Stored data
◇ ◇ ◇ ◇ ◇ ◇ ◇

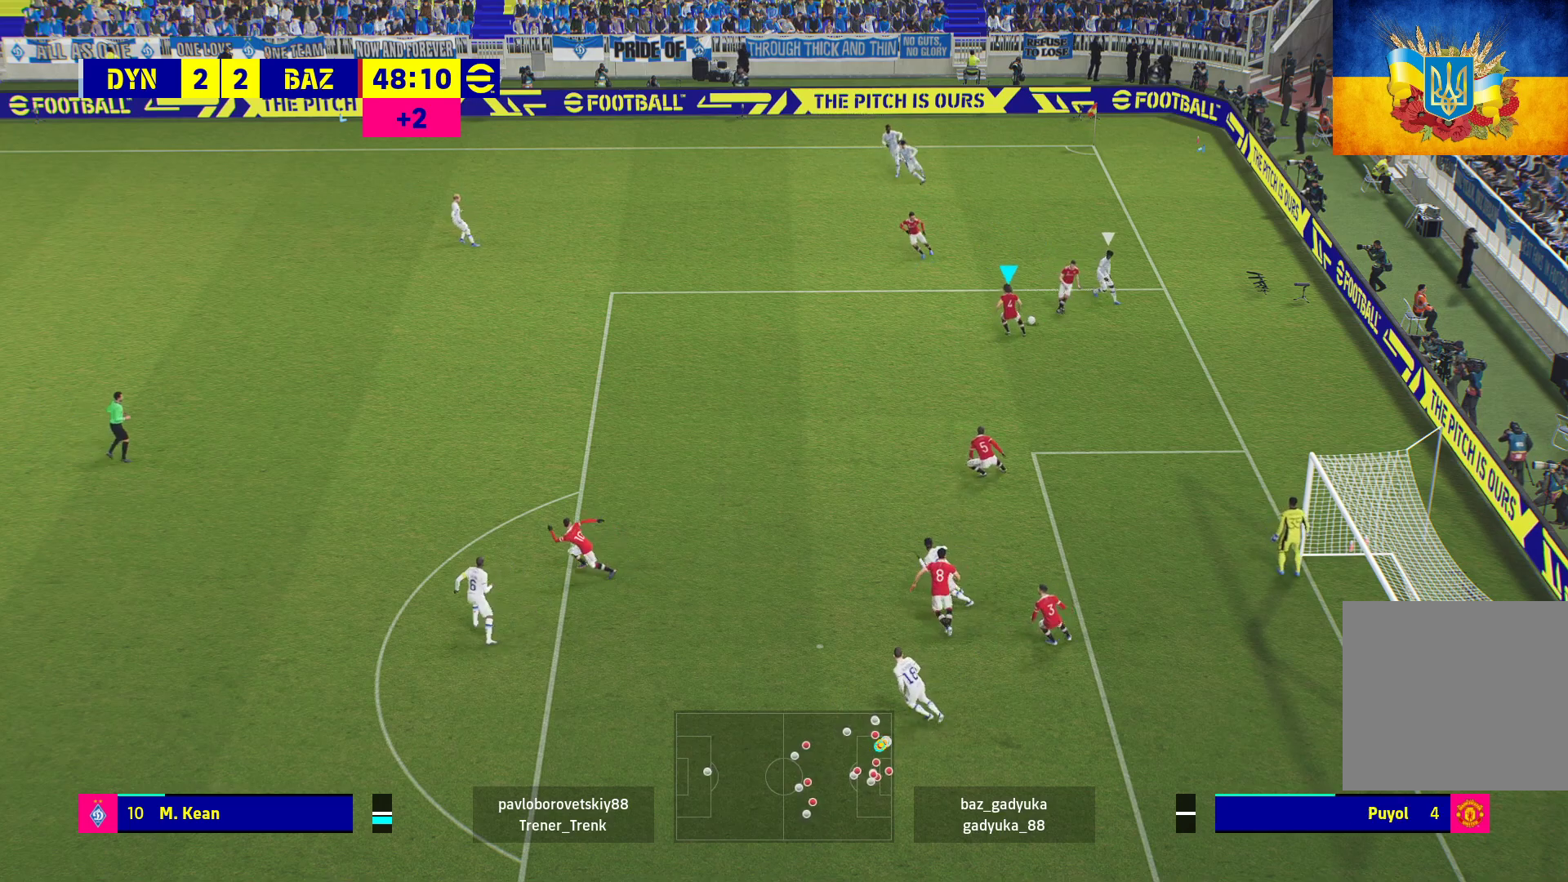
{"buttons": ["L3"], "left_stick": "left", "right_stick": "center", "events": [[183, "L3", "up"], [467, "L3", "down"]]}
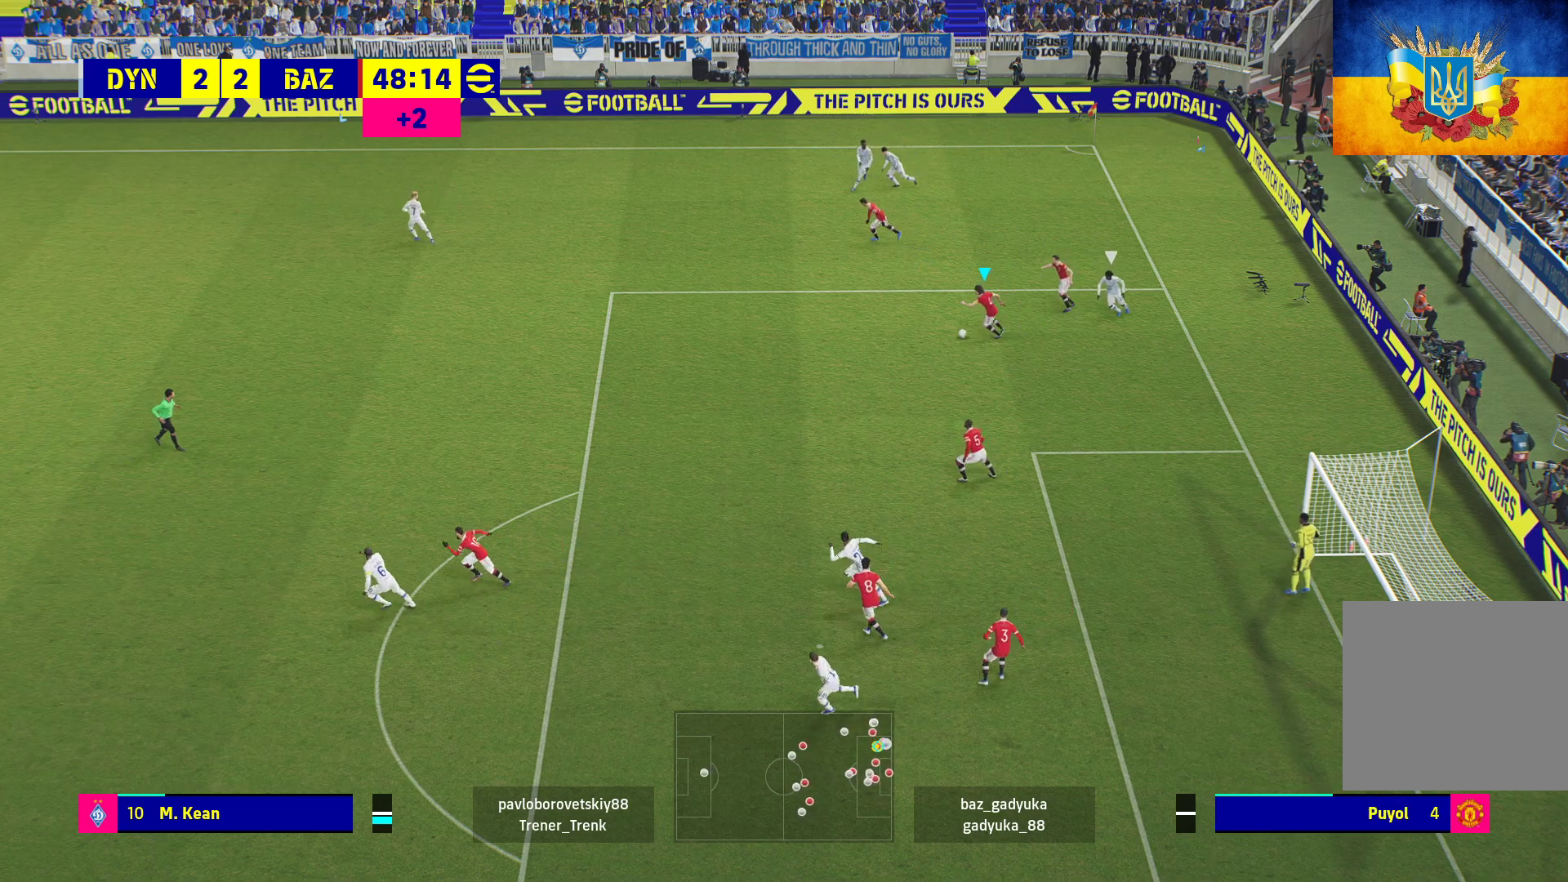
{"buttons": ["A"], "left_stick": "left", "right_stick": "center", "events": [[33, "L3", "up"], [400, "A", "down"]]}
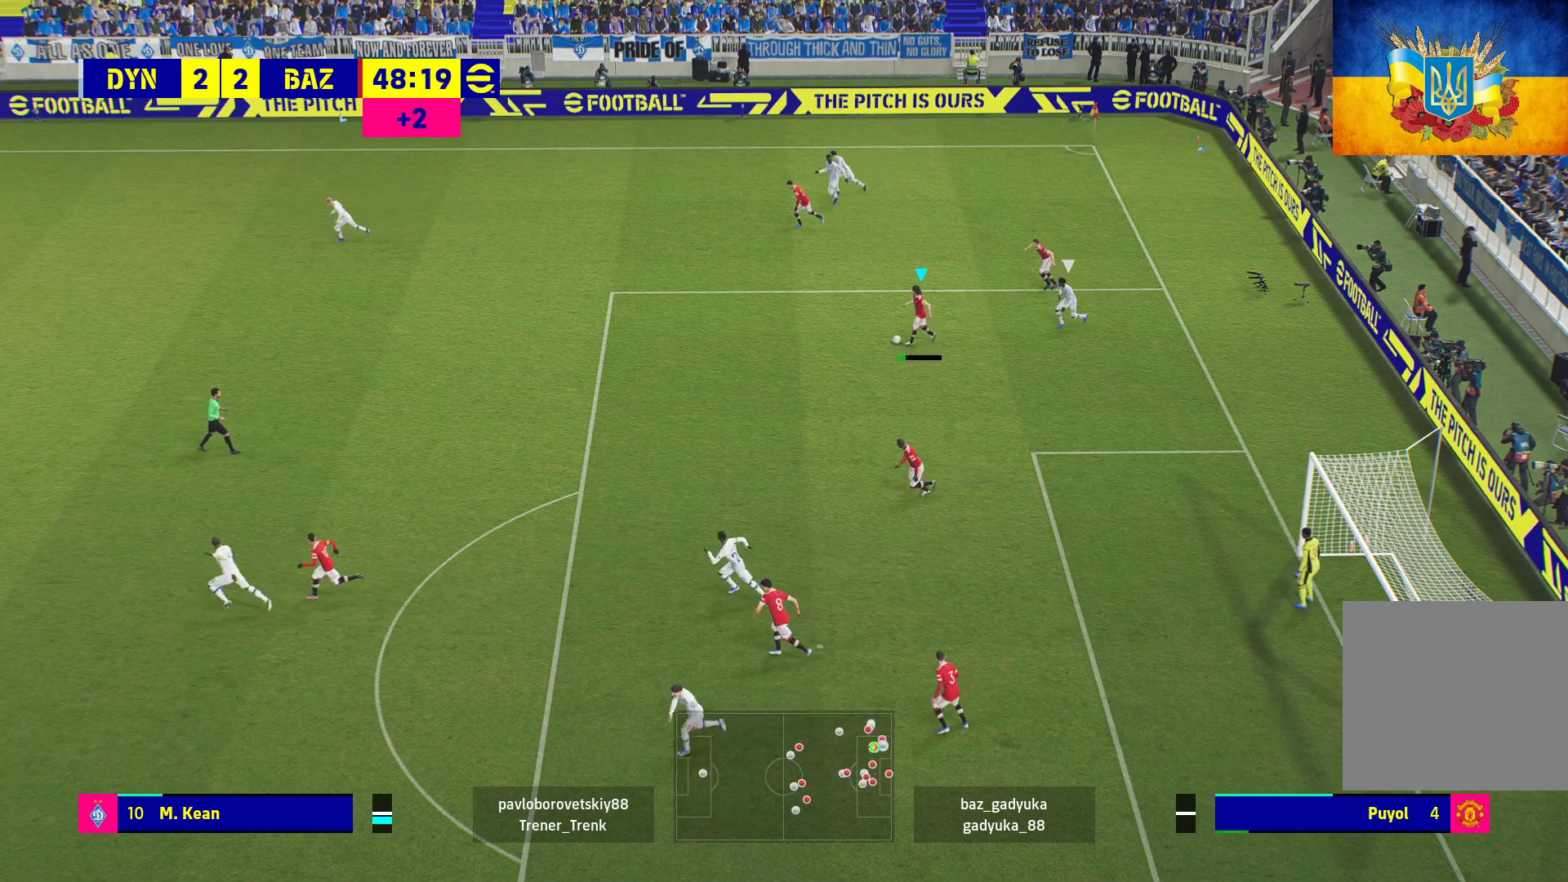
{"buttons": [], "left_stick": "center", "right_stick": "center", "events": [[167, "A", "up"], [500, "left_stick", "center"]]}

◇ ◇ ◇ ◇ ◇ ◇ ◇

What the task requires
Omit the pictures, and quote the material above exactly as given.

Response to this exercise
{"buttons": ["L3"], "left_stick": "left", "right_stick": "center", "events": [[183, "L3", "up"], [467, "L3", "down"]]}
{"buttons": ["A"], "left_stick": "left", "right_stick": "center", "events": [[33, "L3", "up"], [400, "A", "down"]]}
{"buttons": [], "left_stick": "center", "right_stick": "center", "events": [[167, "A", "up"], [500, "left_stick", "center"]]}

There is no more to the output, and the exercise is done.